FAQ About Chocolate Peanut Butter Chips Cookies

  • 1. Do I Need to Chill the Cookie Dough? Fortunately not! You don’t need to chill this dough before baking. But, if you want extra thick and chewy cookies, chill them for 30 minutes before baking so the cookies don’t spread out as much.
  • 2. How Do I Keep My Cookies Soft and Chewy? To keep your cookies soft and chewy, don’t overbake them! Take them out of the oven as soon as the edges are just set and the center is still soft. They will firm up as they cool and continue cooking. Store them in an airtight container to keep them moist.
  • 3. Can I Add Anything Else to the Dough to Switch it up? Absolutely! Throw in chopped nuts like pecans, walnuts, or almonds, a touch of instant espresso powder to boost the chocolate flavor, or even shredded coconut to add texture!

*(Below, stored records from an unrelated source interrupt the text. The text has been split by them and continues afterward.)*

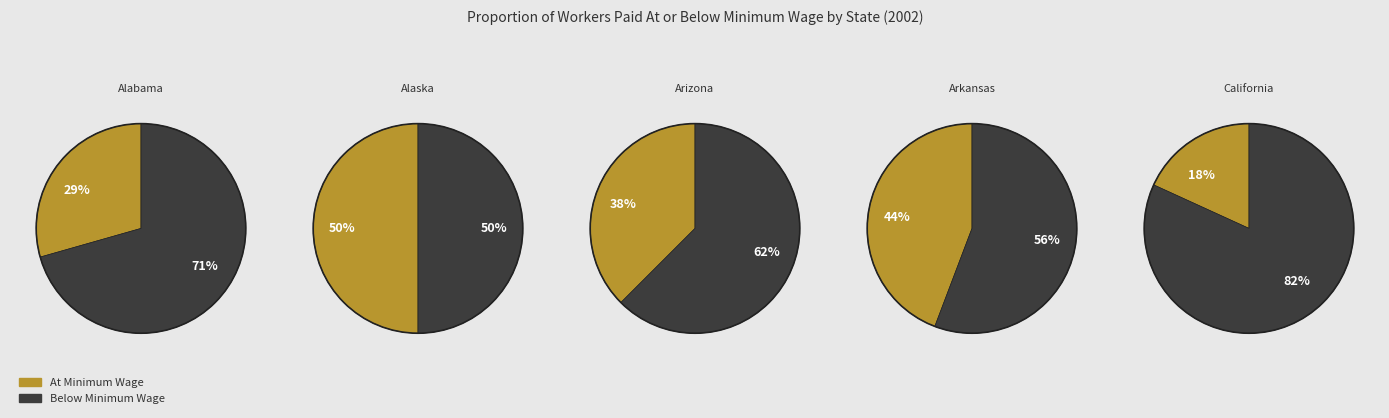

Which series has the largest range (max minus min)?

Below Minimum Wage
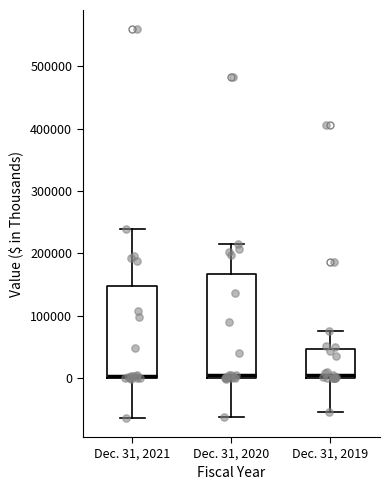

Reading left to right, read every box against the y-axis: the position of its median line, the range the box covers, and the ends of its whiskers. The values are not printed on the chart, so give them approximately, as read against the axis.

Dec. 31, 2021: median 0 (drawn on the box's lower edge), box 0 to 150000, whiskers -60000 to 240000
Dec. 31, 2020: median 10000, box 0 to 170000, whiskers -60000 to 210000
Dec. 31, 2019: median 10000, box 0 to 50000, whiskers -50000 to 80000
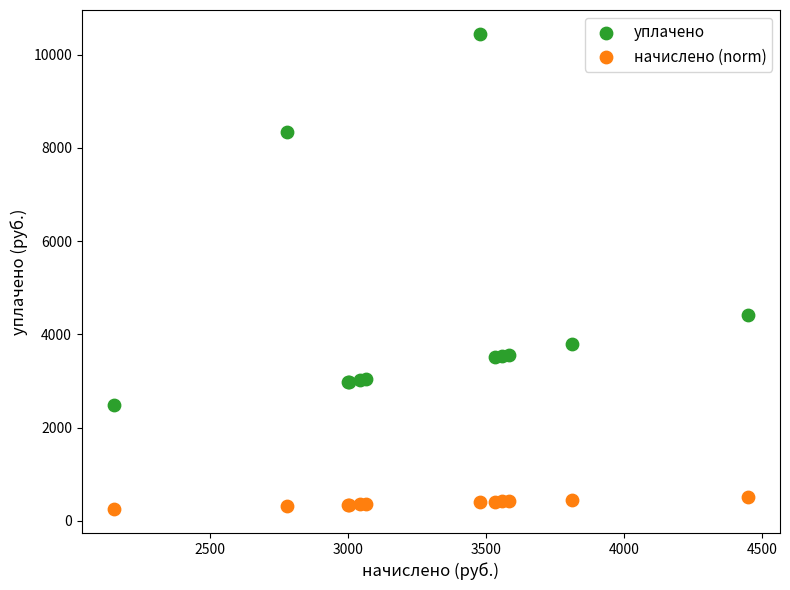

Which series has the widest spread of Y values?

уплачено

  • 4. What Cocoa Powder Should I Use? Unsweetened cocoa is the best one to use, but you can use natural or Dutch cocoa as well. Natural cocoa will give the cookies a stronger, more intense chocolate flavor, while Dutch-processed cocoa is milder and deeper in color.
  • 5. How Do I Measure Flour Properly? The right way to measure flour is to fluff it up, spoon it directly into the measuring cup, and level it off with a knife. This way you won’t use too much flour and your cookies will be soft and chewy.